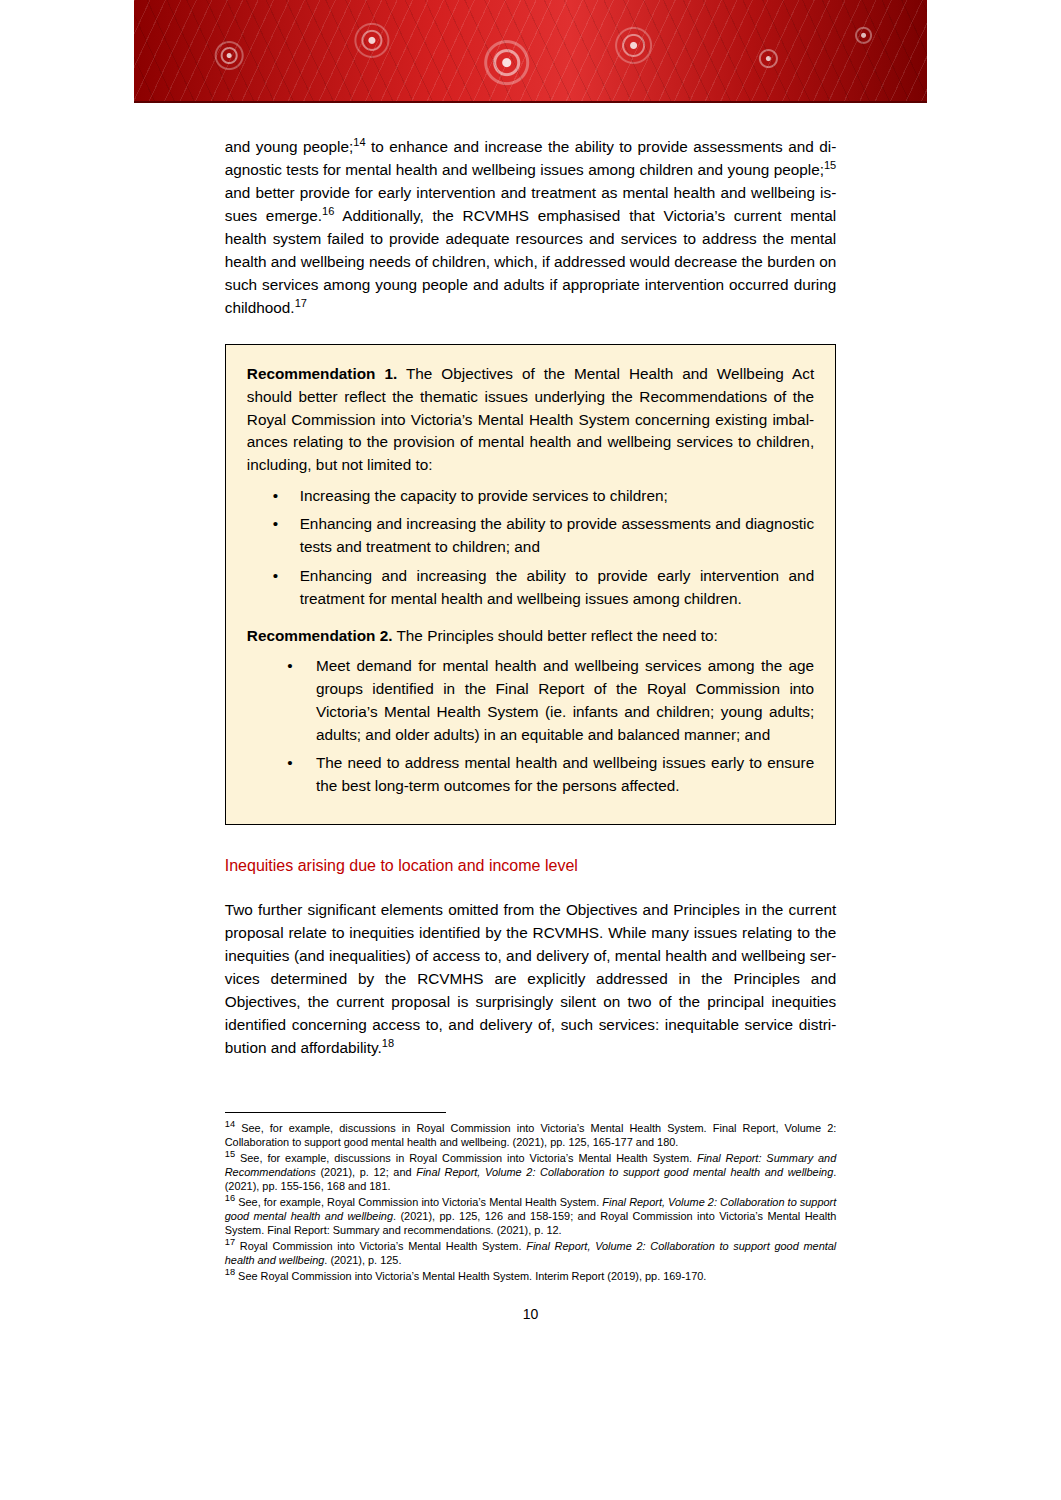and young people;14 to enhance and increase the ability to provide assessments and diagnostic tests for mental health and wellbeing issues among children and young people;15 and better provide for early intervention and treatment as mental health and wellbeing issues emerge.16 Additionally, the RCVMHS emphasised that Victoria’s current mental health system failed to provide adequate resources and services to address the mental health and wellbeing needs of children, which, if addressed would decrease the burden on such services among young people and adults if appropriate intervention occurred during childhood.17
Recommendation 1. The Objectives of the Mental Health and Wellbeing Act should better reflect the thematic issues underlying the Recommendations of the Royal Commission into Victoria’s Mental Health System concerning existing imbalances relating to the provision of mental health and wellbeing services to children, including, but not limited to:
Increasing the capacity to provide services to children;
Enhancing and increasing the ability to provide assessments and diagnostic tests and treatment to children; and
Enhancing and increasing the ability to provide early intervention and treatment for mental health and wellbeing issues among children.
Recommendation 2. The Principles should better reflect the need to:
Meet demand for mental health and wellbeing services among the age groups identified in the Final Report of the Royal Commission into Victoria’s Mental Health System (ie. infants and children; young adults; adults; and older adults) in an equitable and balanced manner; and
The need to address mental health and wellbeing issues early to ensure the best long-term outcomes for the persons affected.
Inequities arising due to location and income level
Two further significant elements omitted from the Objectives and Principles in the current proposal relate to inequities identified by the RCVMHS. While many issues relating to the inequities (and inequalities) of access to, and delivery of, mental health and wellbeing services determined by the RCVMHS are explicitly addressed in the Principles and Objectives, the current proposal is surprisingly silent on two of the principal inequities identified concerning access to, and delivery of, such services: inequitable service distribution and affordability.18
14 See, for example, discussions in Royal Commission into Victoria’s Mental Health System. Final Report, Volume 2: Collaboration to support good mental health and wellbeing. (2021), pp. 125, 165-177 and 180.
15 See, for example, discussions in Royal Commission into Victoria’s Mental Health System. Final Report: Summary and Recommendations (2021), p. 12; and Final Report, Volume 2: Collaboration to support good mental health and wellbeing. (2021), pp. 155-156, 168 and 181.
16 See, for example, Royal Commission into Victoria’s Mental Health System. Final Report, Volume 2: Collaboration to support good mental health and wellbeing. (2021), pp. 125, 126 and 158-159; and Royal Commission into Victoria’s Mental Health System. Final Report: Summary and recommendations. (2021), p. 12.
17 Royal Commission into Victoria’s Mental Health System. Final Report, Volume 2: Collaboration to support good mental health and wellbeing. (2021), p. 125.
18 See Royal Commission into Victoria’s Mental Health System. Interim Report (2019), pp. 169-170.
10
══════════
Write out the entries above verbatim; the pictures do not belong in your copy.

RESPONSE TO THE EXERCISE
and young people;14 to enhance and increase the ability to provide assessments and diagnostic tests for mental health and wellbeing issues among children and young people;15 and better provide for early intervention and treatment as mental health and wellbeing issues emerge.16 Additionally, the RCVMHS emphasised that Victoria’s current mental health system failed to provide adequate resources and services to address the mental health and wellbeing needs of children, which, if addressed would decrease the burden on such services among young people and adults if appropriate intervention occurred during childhood.17
Recommendation 1. The Objectives of the Mental Health and Wellbeing Act should better reflect the thematic issues underlying the Recommendations of the Royal Commission into Victoria’s Mental Health System concerning existing imbalances relating to the provision of mental health and wellbeing services to children, including, but not limited to:
Increasing the capacity to provide services to children;
Enhancing and increasing the ability to provide assessments and diagnostic tests and treatment to children; and
Enhancing and increasing the ability to provide early intervention and treatment for mental health and wellbeing issues among children.
Recommendation 2. The Principles should better reflect the need to:
Meet demand for mental health and wellbeing services among the age groups identified in the Final Report of the Royal Commission into Victoria’s Mental Health System (ie. infants and children; young adults; adults; and older adults) in an equitable and balanced manner; and
The need to address mental health and wellbeing issues early to ensure the best long-term outcomes for the persons affected.
Inequities arising due to location and income level
Two further significant elements omitted from the Objectives and Principles in the current proposal relate to inequities identified by the RCVMHS. While many issues relating to the inequities (and inequalities) of access to, and delivery of, mental health and wellbeing services determined by the RCVMHS are explicitly addressed in the Principles and Objectives, the current proposal is surprisingly silent on two of the principal inequities identified concerning access to, and delivery of, such services: inequitable service distribution and affordability.18
14 See, for example, discussions in Royal Commission into Victoria’s Mental Health System. Final Report, Volume 2: Collaboration to support good mental health and wellbeing. (2021), pp. 125, 165-177 and 180.
15 See, for example, discussions in Royal Commission into Victoria’s Mental Health System. Final Report: Summary and Recommendations (2021), p. 12; and Final Report, Volume 2: Collaboration to support good mental health and wellbeing. (2021), pp. 155-156, 168 and 181.
16 See, for example, Royal Commission into Victoria’s Mental Health System. Final Report, Volume 2: Collaboration to support good mental health and wellbeing. (2021), pp. 125, 126 and 158-159; and Royal Commission into Victoria’s Mental Health System. Final Report: Summary and recommendations. (2021), p. 12.
17 Royal Commission into Victoria’s Mental Health System. Final Report, Volume 2: Collaboration to support good mental health and wellbeing. (2021), p. 125.
18 See Royal Commission into Victoria’s Mental Health System. Interim Report (2019), pp. 169-170.
10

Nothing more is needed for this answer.